Si les participants au Dialogue politique ont raison de songer à la traduction en actes de leurs conclusions, le report des législatives n’en devient pas pour autant une urgence, encore moins une nécessité : une telle éventualité serait une banalisation supplémentaire du suffrage universel. Au-delà, ce serait un pas de plus vers la délégitimation totale de nos institutions. N’empêche, cette idée aurait pu être démocratiquement recevable. Pour cela, les assises d’Agondjè auraient dû avoir une toute autre configuration : non seulement elles auraient dû être préparées par une commission indépendante du gouvernement mais en plus, elles auraient dû regrouper toutes les forces sociales, y compris les amis de Jean Ping (lire «Repartir de zéro»). Mieux, le caractère exécutoire de ses conclusions aurait alors été acté dès l’entame des travaux. Or, aucune de ces conditions n’est réunie à ce jour. Dans l’opinion, cette concertation est toujours perçue comme un acte de légitimation politique, censé faire contrepoids à la contestation des résultats de la dernière présidentielle.

Collusion institutionnelle

A l’évidence, la demande d’un nouveau report des législatives procède d’un calcul tactique. Elle a tout d’un acte politicien. Si une telle éventualité venait à aboutir, elle déboucherait inéluctablement sur des élections chaotiques. N’ayant pu organiser des législatives trois mois après la présidentielle, les pouvoirs publics ne peuvent décemment prétendre renouveler l’Assemblée nationale, les mairies et les conseils départementaux en même temps. Comment croire en la transparence de telles élections ? Ne risque-t-on pas d’ouvrir la voie à tous les arrangements possibles et imaginables dans le dos des électeurs ? Au-delà, le report des législatives se traduirait par une marginalisation du Parlement et, par voie de conséquence, une inédite concentration des pouvoirs entre les mains de l’exécutif. Est-ce le dessein inavoué des chantres du report ? Quel serait, en effet, le poids d’une assemblée monocolore dont l’existence est liée au bon vouloir de la Cour constitutionnelle ? Déjà, de nombreux observateurs dénoncent un usage abusif et inopportun des ordonnances présidentielles. Veut-on y remédier ? Ou bien, entend-on légaliser le statut de chambre d’enregistrement accolé à l’Assemblée nationale ?

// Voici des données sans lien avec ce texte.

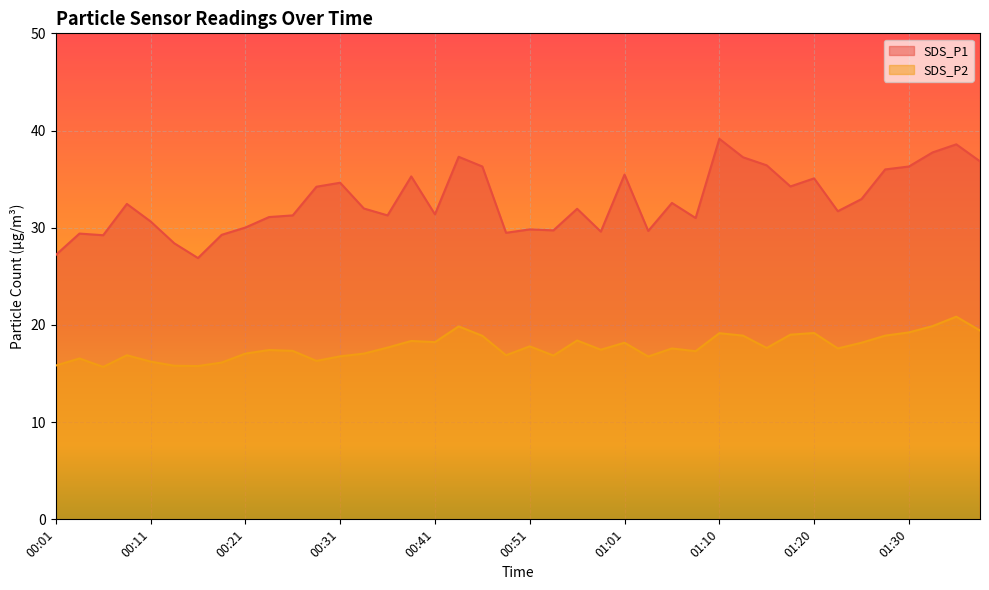

Count the number of categories in the chart.

40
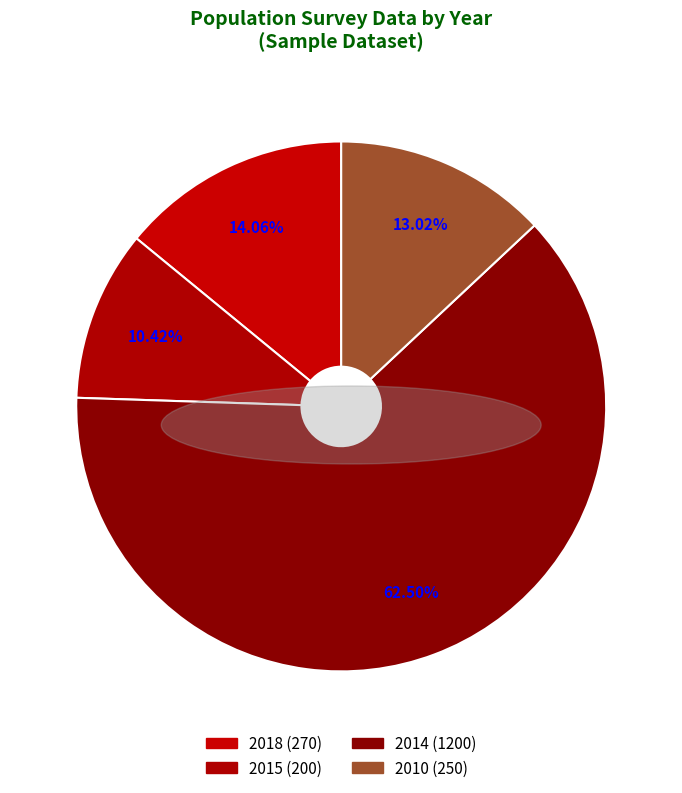

Is the sum of 2015 and 2014 greater than half?

Yes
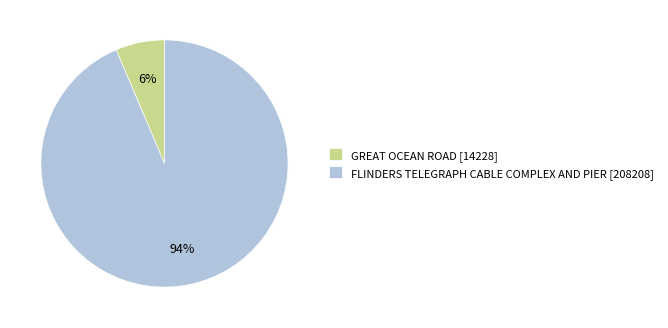

To the nearest percent, what is the combined percentage of FLINDERS TELEGRAPH CABLE COMPLEX AND PIER and GREAT OCEAN ROAD?

100%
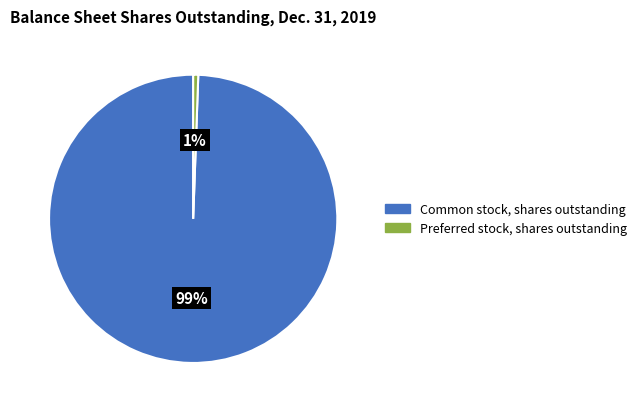

What is the majority slice?

Common stock, shares outstanding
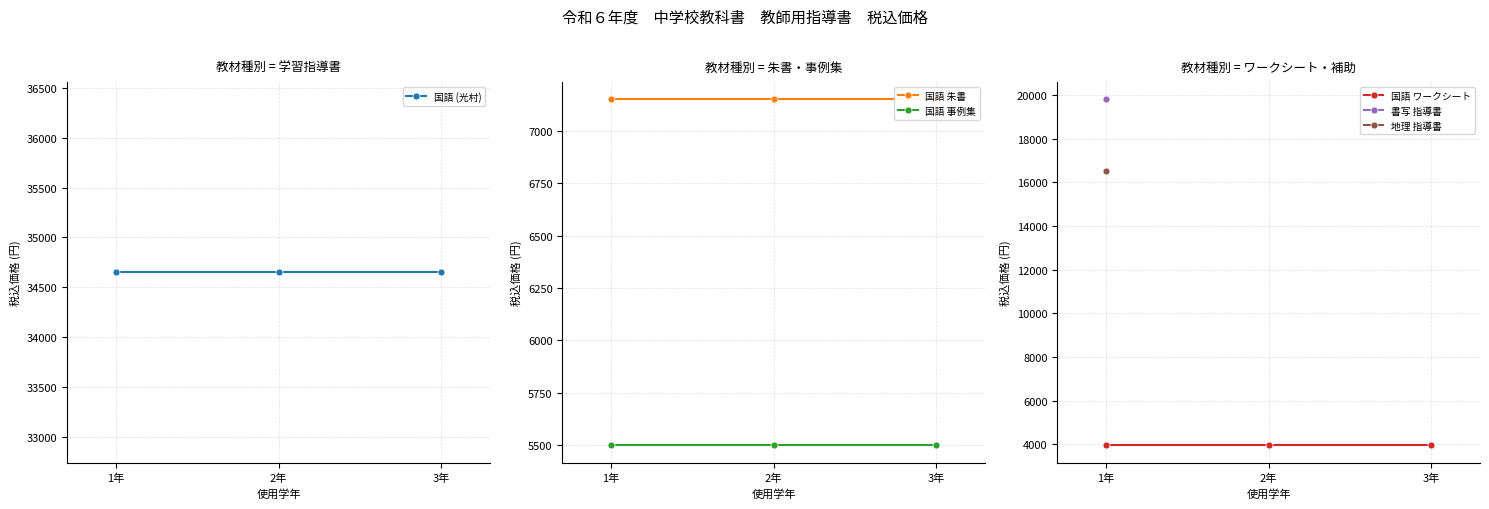

How many values in 地理 指導書 are above zero?

1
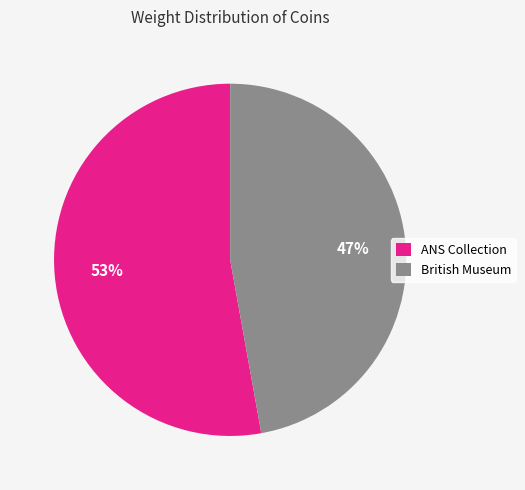

What percentage is the ANS Collection slice, to the nearest percent?

53%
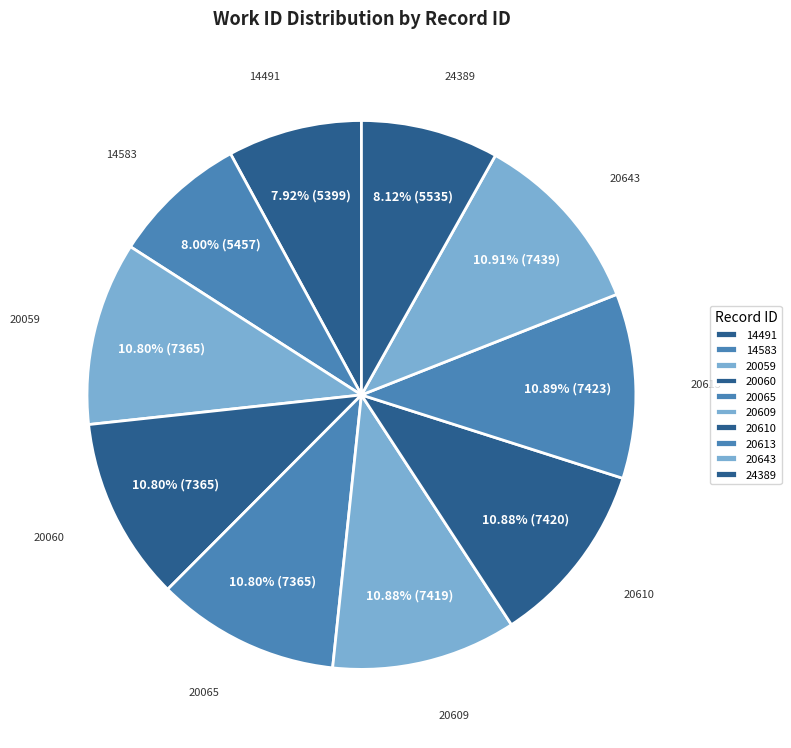

Which has a higher value, 20610 or 14491?

20610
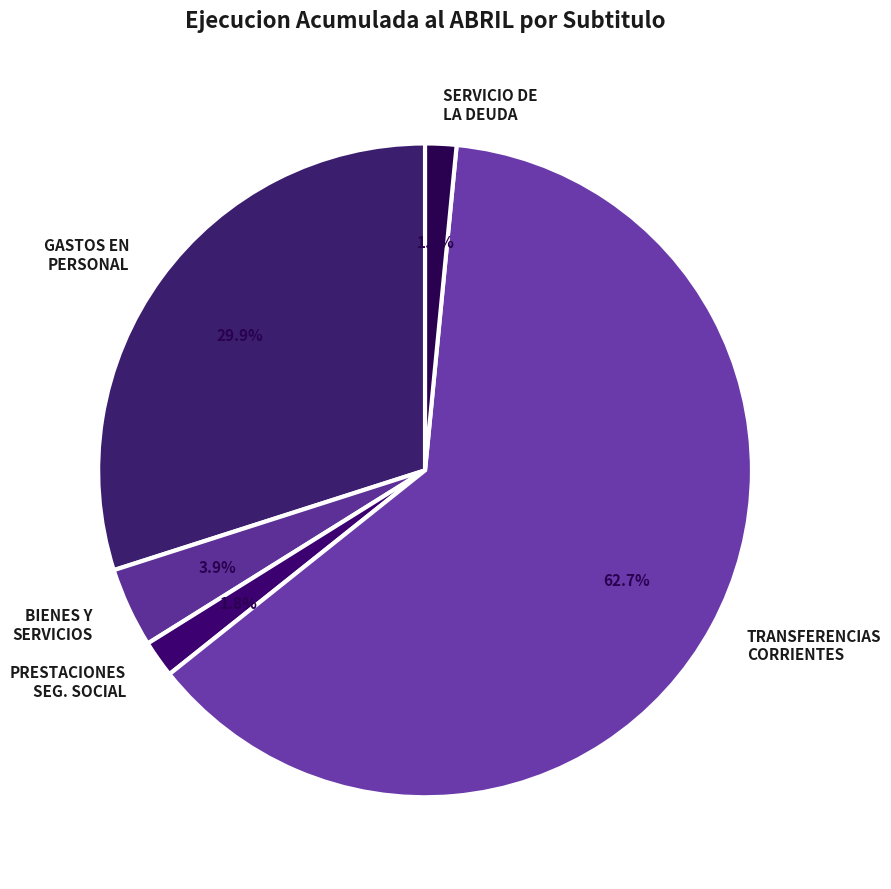

Combined, do BIENES Y SERVICIOS and TRANSFERENCIAS CORRIENTES account for over 50%?

Yes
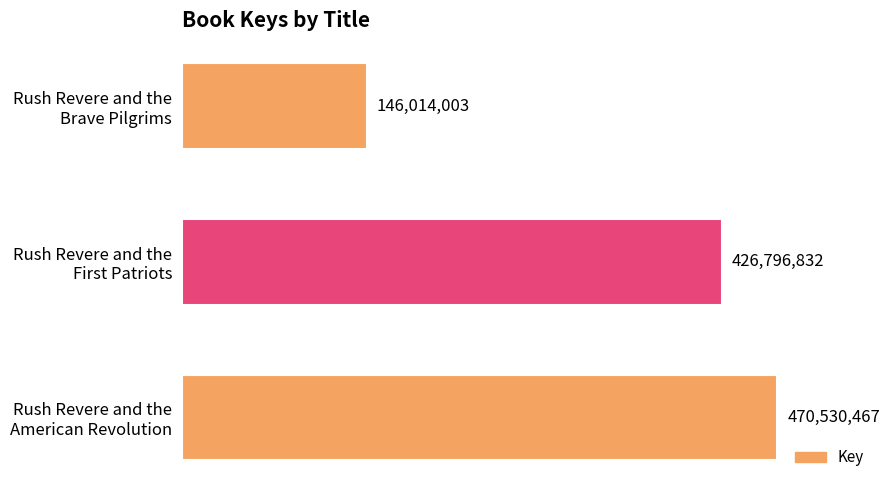

Rank the categories by value from highest to lowest.

Rush Revere and the
American Revolution, Rush Revere and the
First Patriots, Rush Revere and the
Brave Pilgrims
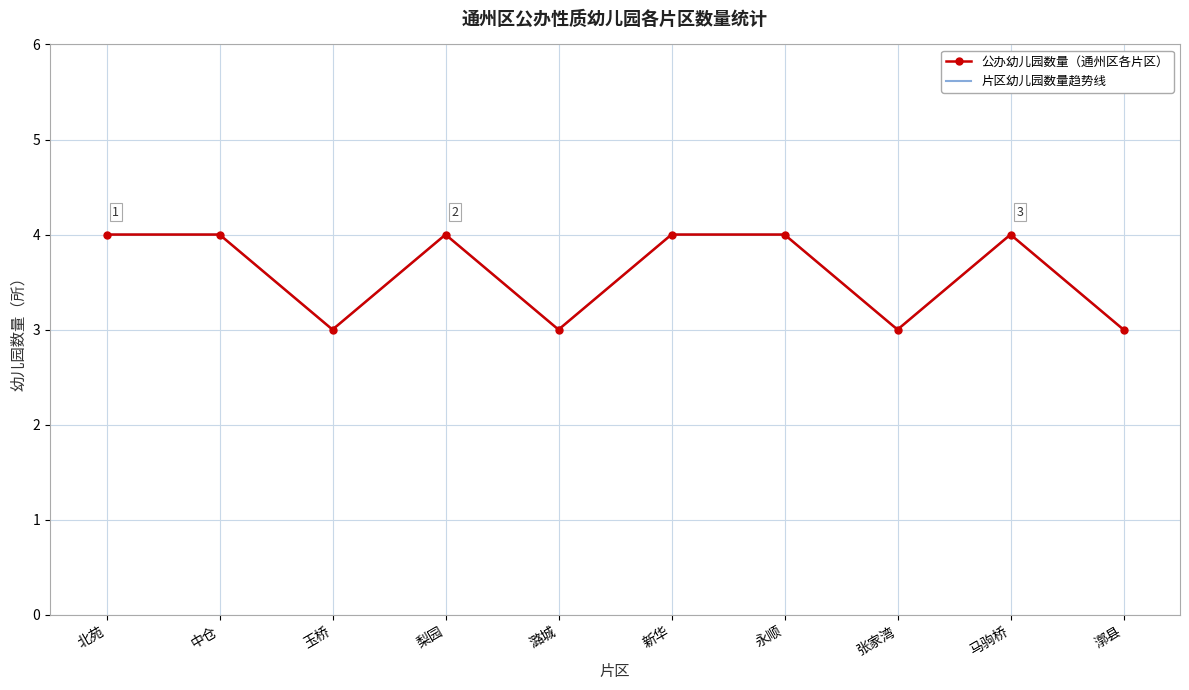

At which category does 公办幼儿园数量（通州区各片区） reach its first local valley?

玉桥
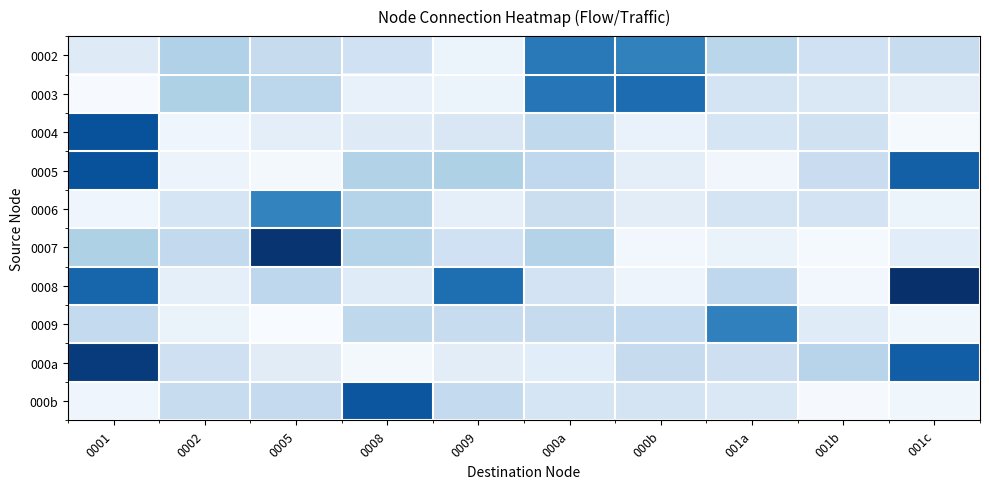

Which label corresponds to the smallest value in the chart?

0005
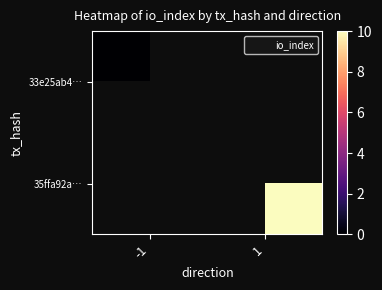

Is the value of 33e25ab4… at 1 greater than the value of 35ffa92a… at -1?

No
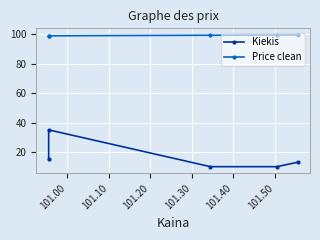

True or false: Kiekis and Price clean intersect in this chart.

False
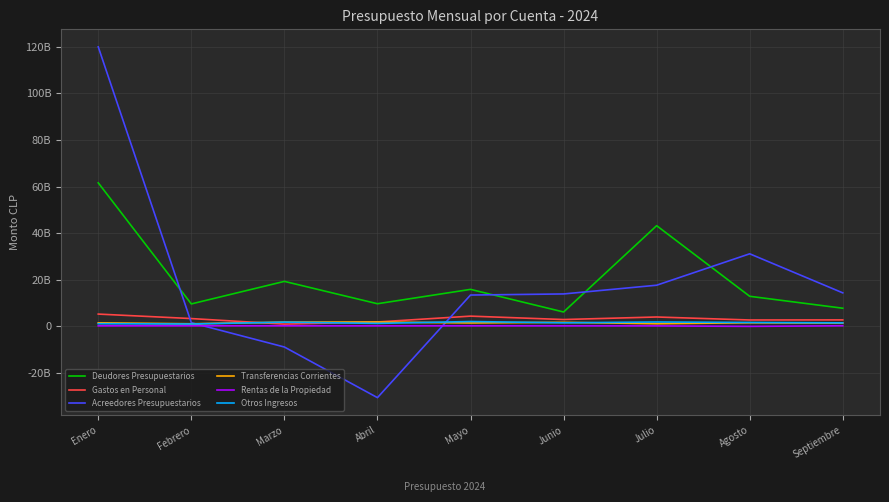

After their last crossing, which series has the higher values: Acreedores Presupuestarios or Transferencias Corrientes?

Acreedores Presupuestarios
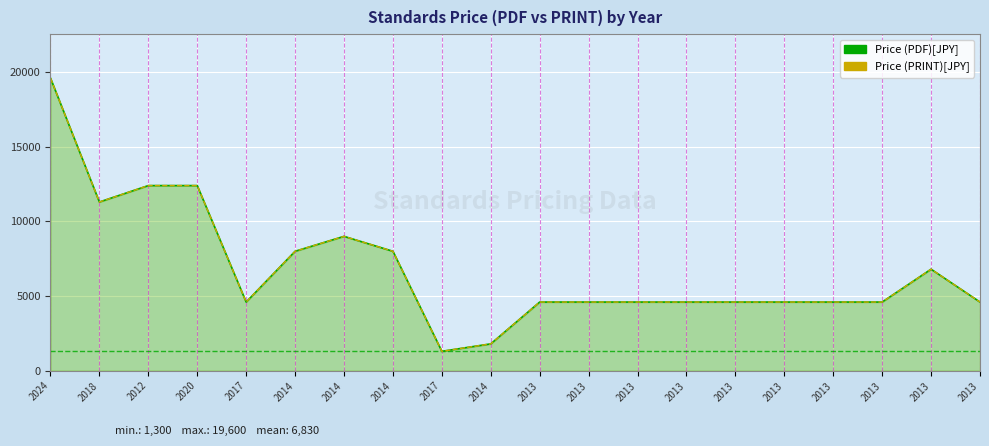

Which has a higher value, 2017 or 2013?

2013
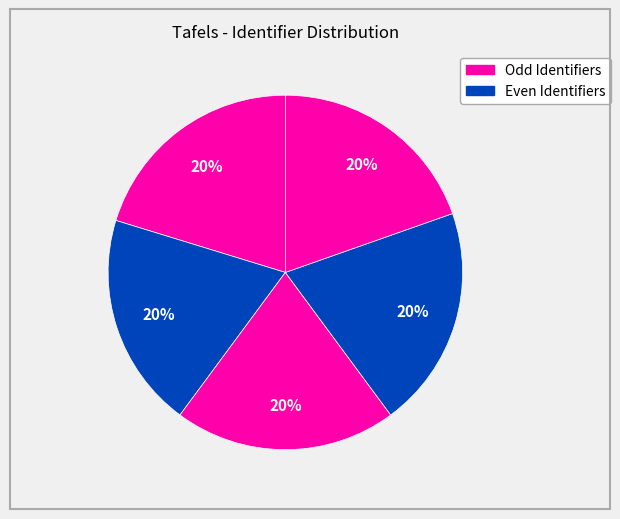

Does any single category account for the majority?

No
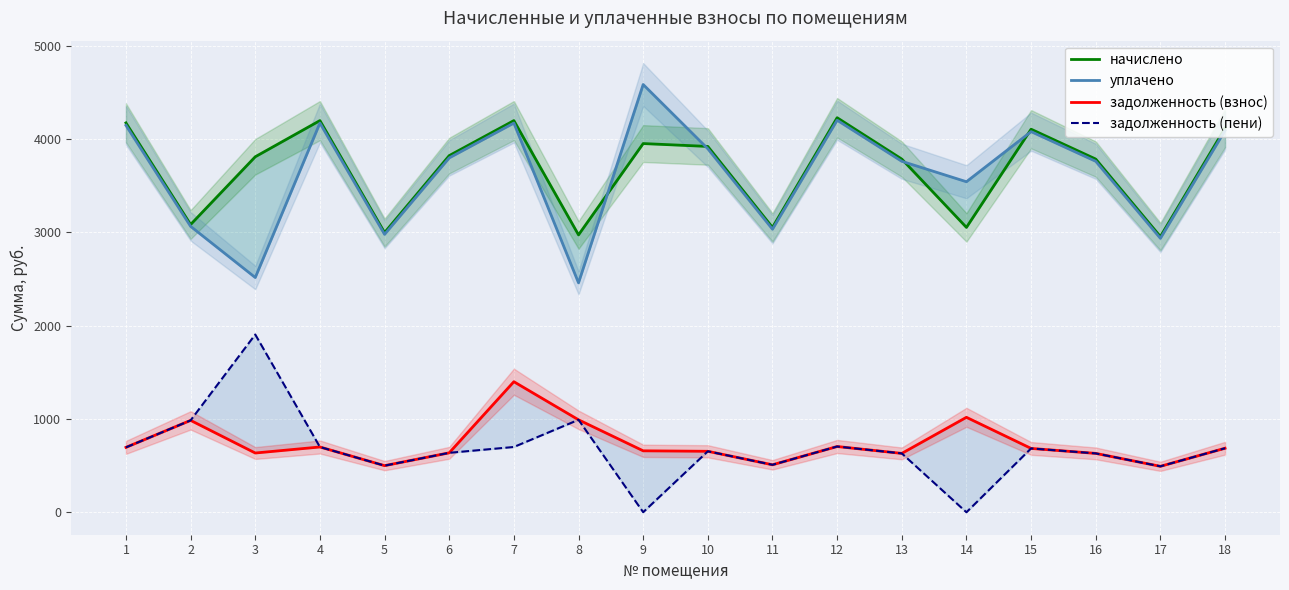

True or false: начислено has a value of 6033.1 at 9.

False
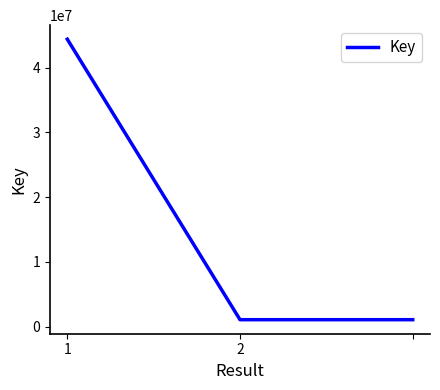

How many values are between 1061673 and 44409323?

3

Sauf à œuvrer pour une collusion institutionnelle, il est urgent de revenir au calendrier constitutionnel. Un nouveau report des législatives rendrait toutes les échéances électorales à venir aléatoires. On imagine déjà la Cour constitutionnelle usant et abusant de ce précédent pour justifier tout et n’importe quoi. Plus grave, ce nouveau report ramènerait le député au statut de personnalité nommée par la Cour constitutionnelle, ruinant ainsi sa respectabilité et son autonomie. Au final, à moins de militer pour un renforcement des pouvoirs de l’exécutif, un nouveau report des législatives ne peut être envisagé. Même si elle vise à permettre une mise en œuvre des actes du Dialogue politique, une telle décision serait une menace pour la démocratie. Elle consacrerait des éléments peu propices à l’épanouissement politique, économique et social, individuel ou collectif : la banalisation du suffrage universel, la marginalisation du peuple, l’omnipotence de la Cour constitutionnelle et, finalement, la dérive autocratique.